O efeito Google sobre a memória humana, Google Effect
Google Effect, ou efeito Google, é a tendência atual de as pessoas esquecerem as informações por poderem facilmente terem acesso a elas posteriormente utilizando sistemas de buscas na Internet, como o Google.
Tal fenômeno foi descrito e nomeado por Betsy Sparrow (Columbia), Jenny Liu (Wisconsin) e Daniel M. Wergner (Harvard) em julho de 2011.
Foi feito um estudo no qual foi proposto testar a memória das pessoas em relação àquilo que elas poderiam ou não acessar online. As pessoas do estudo demonstraram que se esqueciam mais facilmente das informações que sabiam estarem online.
Esse é o mesmo princípio do checklist no cérebro humano. Quando temos uma quantidade muito grande de tarefas a serem executadas, elas nos perturbam e consomem parte volátil de nossas memórias de curto prazo, e o cérebro, para não se esquecer de tais afazeres, nos recorda sobre eles de tempo em tempo, para que ele possa usar a memória de curto prazo para assuntos mais importantes.

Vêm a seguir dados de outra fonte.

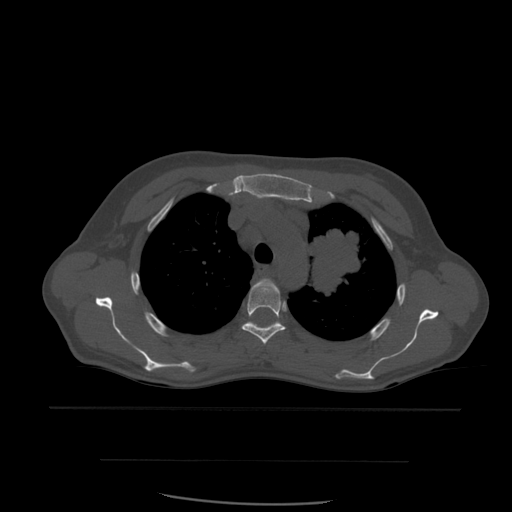
CT including the spine, one axial slice; position 427 of 574 along the scan axis; bone window (W 1800 / L 400 HU); 1.25 mm slice thickness; 512 × 512 image matrix, field of view 392 × 392 mm. Patient age 48 years. From the clinical record (not read from this slice): primary cancer: lung; vertebrae with lytic lesions (as recorded): T11.
Annotated regions visible in this slice (semi-automatically segmented with operator editing):
- T3 vertebra: bounding box <254,280,270,289> (left, top, right, bottom; pixels)
- T4 vertebra: <242,281,286,345>
- T5 vertebra: <249,322,276,324>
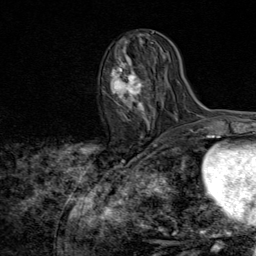
Breast MRI (dynamic contrast-enhanced), one axial slice. Position 35 of 80 along the scan axis. Cropped to one breast. Dynamic contrast-enhanced series, time point 2 of 8 at this slice position (early post-contrast). 1.5 T. TE 1.8 ms, TR 4.3 ms. 256 × 256 image matrix, field of view 180 × 180 mm. Female patient.
Structures marked on this image (semi-automatically segmented with operator editing):
- enhancing-tissue mask used for the functional tumour volume (all voxels passing the contrast-enhancement thresholds inside the analysis volume; usually the tumour): bounding box [x1, y1, x2, y2] px = [103, 56, 154, 138]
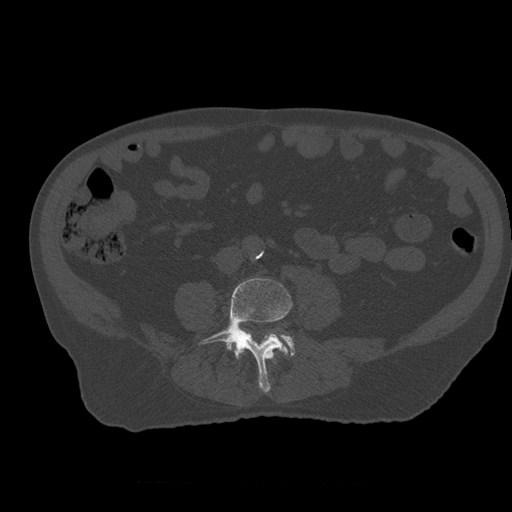
CT including the spine, one axial slice; position 163 of 399 along the scan axis; reconstruction kernel STANDARD; 120 kVp; bone window (W 1800 / L 400 HU); 1.25 mm slice thickness; 512 × 512 image matrix, field of view 407 × 407 mm. Patient age 73 years. Case-level facts recorded for this patient, not image findings: primary cancer: prostate; vertebrae with lytic lesions (as recorded): L2.
Annotated regions visible in this slice (semi-automatic segmentation, software-assisted and operator-edited):
- L3 vertebra: bounding box (x1, y1, x2, y2) in pixels: (272, 351, 275, 363)
- L4 vertebra: (199, 278, 292, 392)
- L5 vertebra: (281, 335, 296, 356)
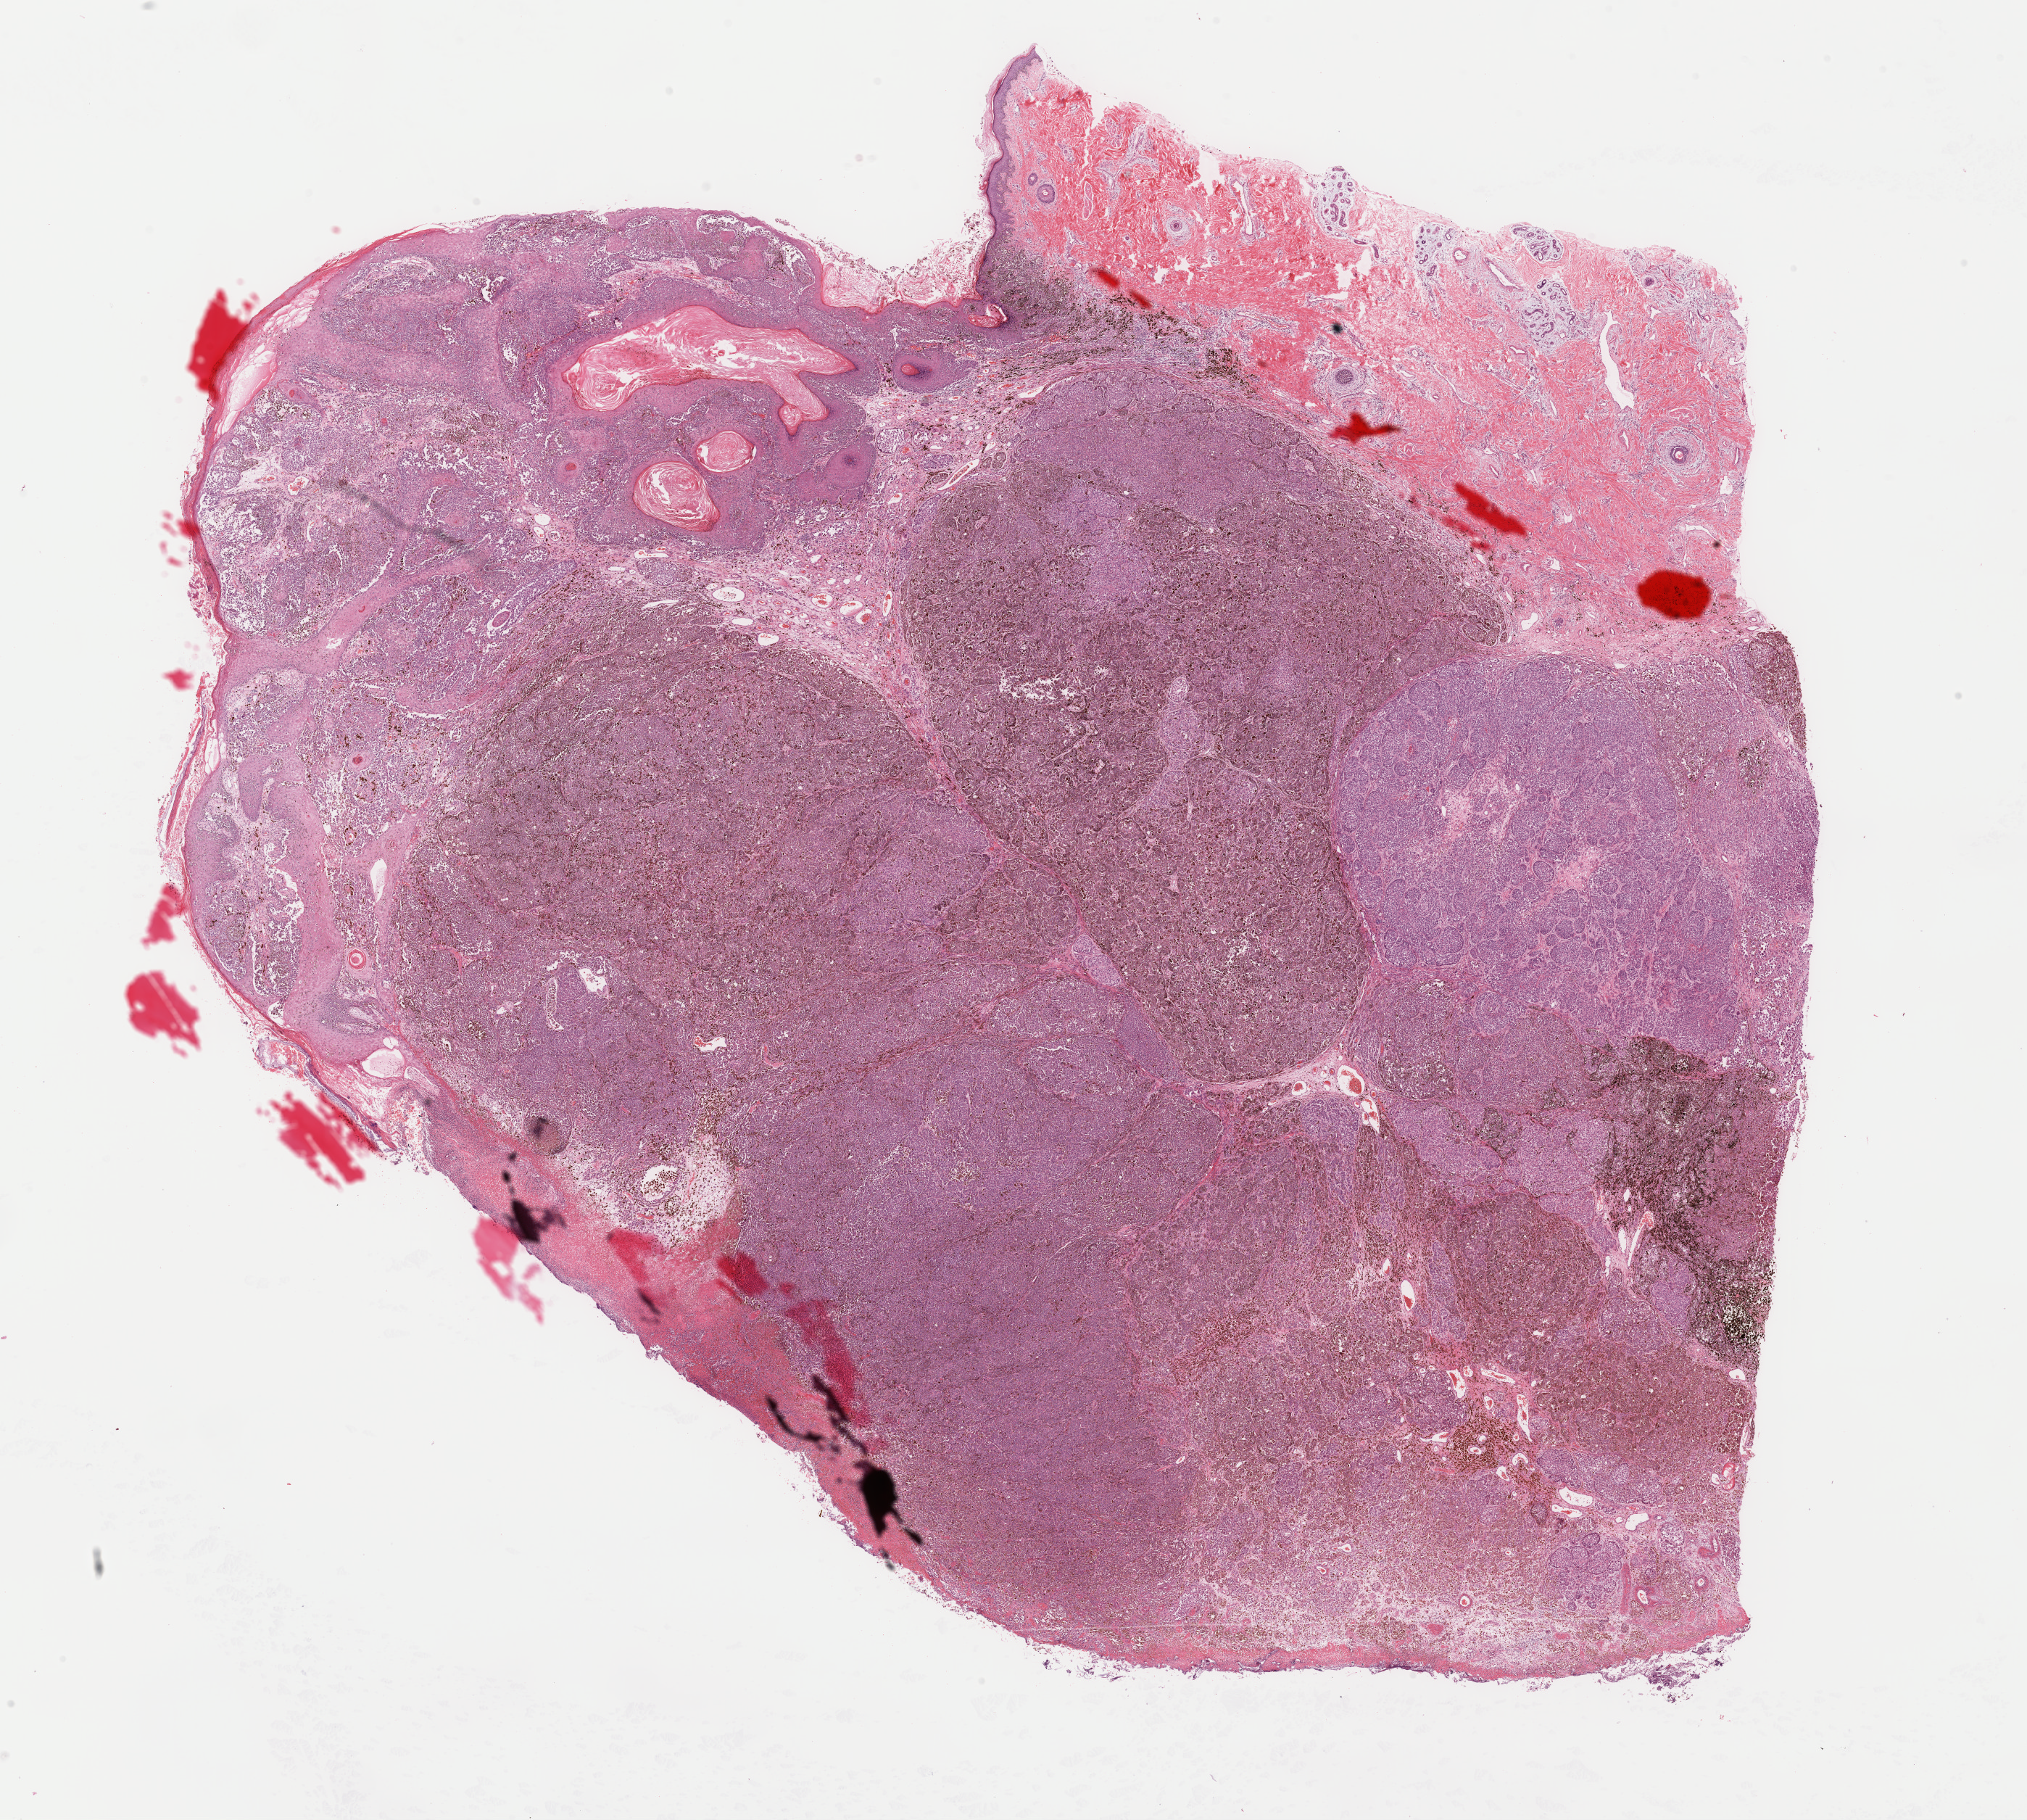
Digitized H&E-stained tissue section (whole slide), shown as a low-resolution overview of the whole scanned area (about 22.1 x 19.8 mm, from a 40x scan). Formalin-fixed paraffin-embedded (FFPE) diagnostic section. Sample: primary tumour, skin. Female patient; age at initial diagnosis 42 years.
Pathologic diagnosis: Malignant melanoma, NOS. AJCC pathologic stage: IIIB.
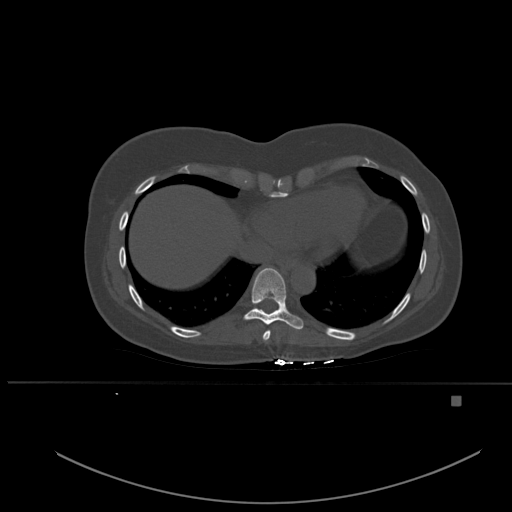
CT including the spine, one axial slice. Position 306 of 651 along the scan axis. Bone window (W 1800 / L 400 HU). 1.5 mm slice thickness. 512 × 512 image matrix. Patient: female, 49 years. From the clinical record (not read from this slice): primary cancer: breast; vertebrae with lytic lesions (as recorded): L3, T12, L4.
Annotated regions visible in this slice (semi-automatically segmented with operator editing):
- T8 vertebra: bounding box (x1, y1, x2, y2) in pixels: (262, 331, 270, 341)
- T9 vertebra: (244, 268, 304, 334)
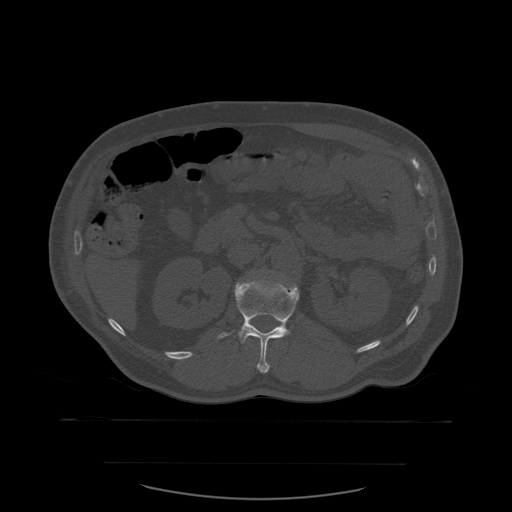
CT including the spine, one axial slice. Slice 244 of 590 in the series (ordered by position). Bone window (W 1800 / L 400 HU). 512 × 512 image matrix, field of view 479 × 479 mm. Patient age 71 years. From the clinical record (not read from this slice): primary cancer: lung; vertebrae with lytic lesions (as recorded): T1, T2, L5, S1.
Annotated regions visible in this slice (semi-automatically segmented with operator editing):
- L1 vertebra: bounding box [x1, y1, x2, y2] px = [217, 277, 300, 373]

Assim, utilizamos o checklist, sem perceber, ao escrevermos em um documento nossas atividades – trocamos as diversas informações de recordação por apenas uma informação. Em vez de termos que recordar todas as atividades a serem executadas, lembramos apenas todos os dias de consultar o checklist de atividades e ver o que nele existe para ser feito. É por isso que o ser humano faz uso de agenda para se organizar.
O problema é que o cérebro se comporta assim também na Internet, ou seja, quando sabemos que a informação está lá em algum lugar para ser acessada quando bem entendermos, nos permitimos esquecer de tais informações. Curiosamente, o que guardamos agora são palavras-chave – ao nos recordarmos de um artigo muito interessante que lemos, já não sabemos mais o seu conteúdo por extenso, somente fragmentos e seu contexto geral, mas somos capazes de encontrar o mesmo artigo para consultá-lo, pois geralmente lembramos o nome do site, um autor, título ou meras palavras chaves que possam nos levar a ele.
Na teoria de Betsy Sparrow, professora da Universidade de Columbia, em Nova York, e autora do estudo, isso foi chamado de memória transacional. O resultado desse fenômeno é a dependência da Internet – se uma conexão online se perde, ou seja, o usuário fica offline literalmente, a sensação que ele tem é a mesma da perda de um amigo.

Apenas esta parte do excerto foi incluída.